I occasionally listened to the testimonies of Holocaust survivors that were broadcasted on screens found in the different levels of the museum. But History once more spoke and captivated my attention. “Come,” it insisted, “listen to the victims speak for themselves, those are the ones who can tell you about things that no one else had witnessed.” So I listened to Daniel, David, Jacob, Elijah, Moses, Cohen, Isaiah, Rachel, Deborah, Miriam, Hannah and Diana. They each told me about their last hours as they encountered a cruel and dreadful death. Some of them met death in labor camps, some in the overcrowded trains that were transporting them to places of execution, some in concentration camps, others in gas chambers, some were buried alive along with thousands of others in Jewish ghettos, while some were shot standing in line waiting to be killed — painful and horrifying stories that expose an appalling human brutality and ruthlessness. They spoke of the international community that failed them, neither offering protection nor refuge. They told me of the doors that were shut in their faces, irrevocably sealing their fate. They explained how they became the focus of a wave of hatred that infected Europe, spreading from one place to another like a deadly virus.
The one thing that gave me a measure of comfort after listening to the victims were Daniel’s words: “Write down what you hear from us so that humanity may avoid a repeat of that tragedy. We now dwell in a place of comfort and happiness, and the only reason we are telling you our story is to help mankind avoid similar disasters.” After being overwhelmed with grief at the atrocities that were revealed to me, I found real comfort in the fact that the victims of those atrocities had found happiness in the next life.
I came back to my own reality, and my own corner in the world in the Middle East, and I found the hatred against Jews had in fact changed places from Europe to the Middle East. In the Nazis’ era, the hatred against Jews was a state policy and a general culture. However, the hatred they face in the Middle East is much more dangerous, as it has morphed into some kind of human instinct and a religious culture. From a very young age, children are being fed hatred against Jews with their mother’s milk, inheriting it along with their genes. The sermons taught in mosques proclaim that the end of the world will not happen unless Muslims kill every single Jew, claiming that even the trees and rocks will call upon Muslims to kill the Jews taking shelter behind them. On the International al-Quds Day which was celebrated on August 17, 2012, Mr.
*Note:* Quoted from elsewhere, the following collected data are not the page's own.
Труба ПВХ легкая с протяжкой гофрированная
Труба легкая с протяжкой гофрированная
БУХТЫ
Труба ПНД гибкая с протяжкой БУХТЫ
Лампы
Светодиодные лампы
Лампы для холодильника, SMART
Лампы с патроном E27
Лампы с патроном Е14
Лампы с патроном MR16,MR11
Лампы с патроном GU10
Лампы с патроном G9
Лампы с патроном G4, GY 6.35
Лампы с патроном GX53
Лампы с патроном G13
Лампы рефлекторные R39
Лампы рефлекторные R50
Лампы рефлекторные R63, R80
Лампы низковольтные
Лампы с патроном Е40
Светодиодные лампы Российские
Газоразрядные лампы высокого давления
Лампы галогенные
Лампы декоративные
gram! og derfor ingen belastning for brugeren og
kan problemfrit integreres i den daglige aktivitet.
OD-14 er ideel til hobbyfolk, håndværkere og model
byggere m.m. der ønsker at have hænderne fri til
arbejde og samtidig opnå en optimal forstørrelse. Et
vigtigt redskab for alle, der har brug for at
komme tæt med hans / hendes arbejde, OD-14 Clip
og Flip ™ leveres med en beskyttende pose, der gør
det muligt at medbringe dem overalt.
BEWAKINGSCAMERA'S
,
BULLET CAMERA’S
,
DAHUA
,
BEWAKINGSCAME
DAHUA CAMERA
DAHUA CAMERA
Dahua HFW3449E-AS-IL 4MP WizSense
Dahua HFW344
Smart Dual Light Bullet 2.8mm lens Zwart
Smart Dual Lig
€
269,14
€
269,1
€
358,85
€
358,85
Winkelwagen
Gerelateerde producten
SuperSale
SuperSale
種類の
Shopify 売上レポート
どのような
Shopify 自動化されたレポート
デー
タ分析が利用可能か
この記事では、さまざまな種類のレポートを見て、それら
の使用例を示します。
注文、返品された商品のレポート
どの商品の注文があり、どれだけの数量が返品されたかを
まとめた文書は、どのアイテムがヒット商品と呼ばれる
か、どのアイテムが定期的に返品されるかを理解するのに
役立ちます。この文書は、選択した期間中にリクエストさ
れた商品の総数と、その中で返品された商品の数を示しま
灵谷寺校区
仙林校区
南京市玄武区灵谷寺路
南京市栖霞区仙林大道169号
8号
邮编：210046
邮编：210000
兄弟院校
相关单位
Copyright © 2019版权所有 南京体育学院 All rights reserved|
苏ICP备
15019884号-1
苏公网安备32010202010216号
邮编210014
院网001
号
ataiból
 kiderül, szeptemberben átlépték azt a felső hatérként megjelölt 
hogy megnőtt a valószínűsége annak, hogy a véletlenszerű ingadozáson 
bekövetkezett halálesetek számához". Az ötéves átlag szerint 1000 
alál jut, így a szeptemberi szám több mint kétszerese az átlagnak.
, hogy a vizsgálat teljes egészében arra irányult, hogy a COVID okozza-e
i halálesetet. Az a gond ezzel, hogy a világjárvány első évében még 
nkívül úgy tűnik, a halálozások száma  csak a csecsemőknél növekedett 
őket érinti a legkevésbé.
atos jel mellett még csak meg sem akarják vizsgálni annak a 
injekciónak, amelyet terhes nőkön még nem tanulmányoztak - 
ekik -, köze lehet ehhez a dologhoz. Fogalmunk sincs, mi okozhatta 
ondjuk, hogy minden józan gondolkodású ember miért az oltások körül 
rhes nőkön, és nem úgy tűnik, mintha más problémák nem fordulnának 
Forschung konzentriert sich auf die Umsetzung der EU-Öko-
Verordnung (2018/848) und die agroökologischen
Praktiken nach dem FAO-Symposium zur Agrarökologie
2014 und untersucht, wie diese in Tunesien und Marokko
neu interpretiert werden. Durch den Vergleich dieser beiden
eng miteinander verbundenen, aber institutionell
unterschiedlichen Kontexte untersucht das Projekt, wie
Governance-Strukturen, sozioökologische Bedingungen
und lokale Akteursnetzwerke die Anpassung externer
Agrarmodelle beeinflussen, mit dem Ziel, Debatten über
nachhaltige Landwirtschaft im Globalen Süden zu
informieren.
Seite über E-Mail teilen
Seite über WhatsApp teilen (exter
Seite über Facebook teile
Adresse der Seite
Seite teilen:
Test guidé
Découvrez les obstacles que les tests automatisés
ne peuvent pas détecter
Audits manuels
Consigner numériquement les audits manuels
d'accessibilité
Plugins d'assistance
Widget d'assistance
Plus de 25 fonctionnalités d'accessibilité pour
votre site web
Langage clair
Hassan Nasrallah[1] brazenly stated that “our struggle with the Zionist enemy is a matter of religion and doctrine,” which suggests that Mr. Nasrallah and his Islamist friends see no other solution except the complete eradication of the Jewish people. The Jewish State is surrounded by hate from all corners, caught in between terrorist organizations and states like Hamas, Hezbollah, Iran, Sinai and soon Al-Qaida in al-Golan.